Poll: Lingering Suspicion Over JFK Assassination
Nov. 16 -- Forty years later, suspicions of a conspiracy endure: Seven in 10 Americans think the assassination of John F. Kennedy was the result of a plot, not the act of a lone killer — and a bare majority thinks that plot included a second shooter on Dealey Plaza.
ABCNEWS has completed a poll in conjunction with a two-hour ABCNEWS special, Peter Jennings Reporting: The Kennedy Assassination — Beyond Conspiracy, airing 9-11 p.m. (EST) Thursday, Nov. 20. The program includes a computer-generated reconstruction of the shooting that confirms that Oswald was the lone gunman. And it finds no persuasive evidence of a conspiracy to kill the president.

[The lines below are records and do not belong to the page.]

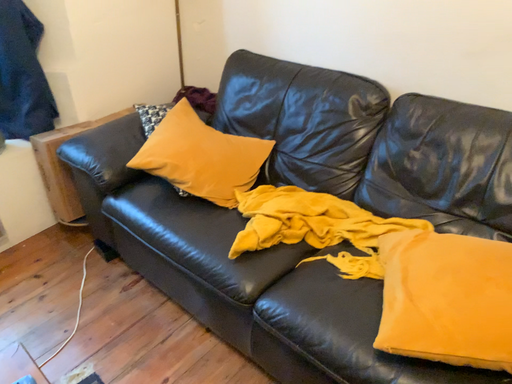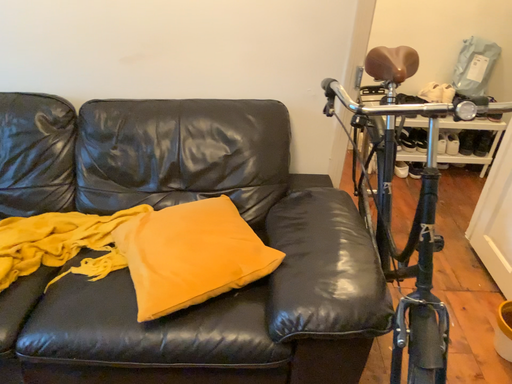
Question: How did the camera likely rotate when shooting the video?

Choices:
 (A) rotated downward
 (B) rotated upward

Answer: (B)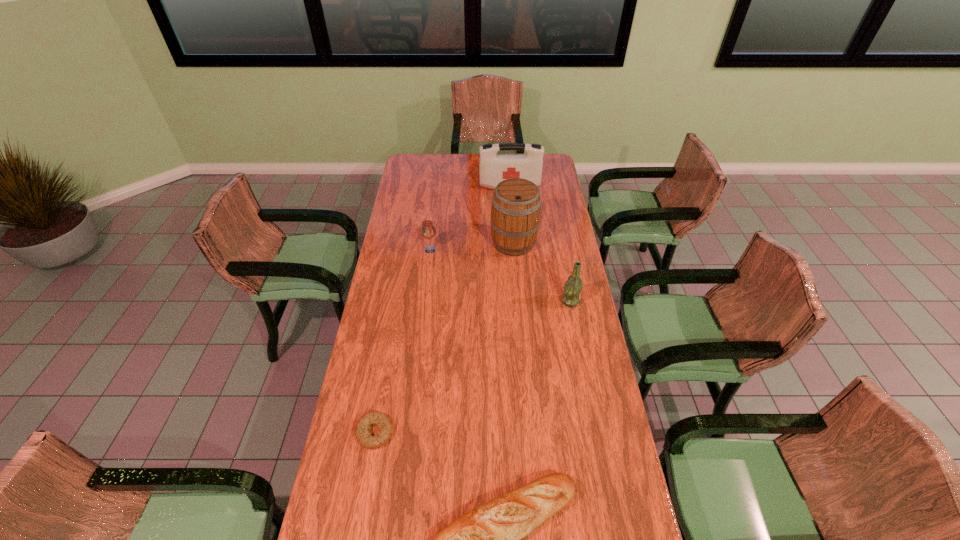
Identify the location of free space at the right edge of the desktop. This screenshot has width=960, height=540. (564, 233).

Locate an element on the screen. This screenshot has width=960, height=540. vacant space at the far right corner is located at coordinates (549, 164).

Identify the location of vacant area between the beer bottle and the first-aid kit. Image resolution: width=960 pixels, height=540 pixels. (540, 244).

Where is `free space between the tallest object and the second nearest object`? free space between the tallest object and the second nearest object is located at coordinates (444, 338).

What are the coordinates of `free space between the first-aid kit and the wineglass` in the screenshot? It's located at (470, 218).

Just 32 percent accept the Warren Commission's 1964 finding that Lee Harvey Oswald acted alone when he shot Kennedy as his motorcade passed through downtown Dallas on Nov. 22, 1963. Fifty-one percent think there was a second gunman, and seven percent go so far as to think Oswald wasn't involved at all.
Sixty-eight percent of Americans also think there was "an official cover-up" to hide the truth about the assassination from the public. And about as many, 65 percent, think that "important unanswered questions" remain, four decades after Kennedy's death.
While such suspicions are well-documented — and well-stoked by conspiracy theorists — for many people they're guesses, not convictions. In a new follow-up question, fewer than half of Americans, four in 10, say they're "pretty sure" there was a plot; another three in 10 say it's just a hunch. Similarly, half of those who suspect a second shooter say this, too, is just their hunch.
Trend
Suspicion has been long-running; as far back as 1966, a Harris poll found that 46 percent of Americans thought there was a "broader plot" in the assassination. This jumped to 60 percent in 1967, after New Orleans District Attorney Jim Garrison filed charges alleging a conspiracy (the man he charged, Clay Shaw, was acquitted in 1969).
Belief in a broader plot peaked at 80 percent in a 1983 ABCNEWS poll; it's since eased a bit, to today's 70 percent. Similarly, the number of people who think there was an official cover-up has moved back from its peak, 81 percent in 1993, to 68 percent now.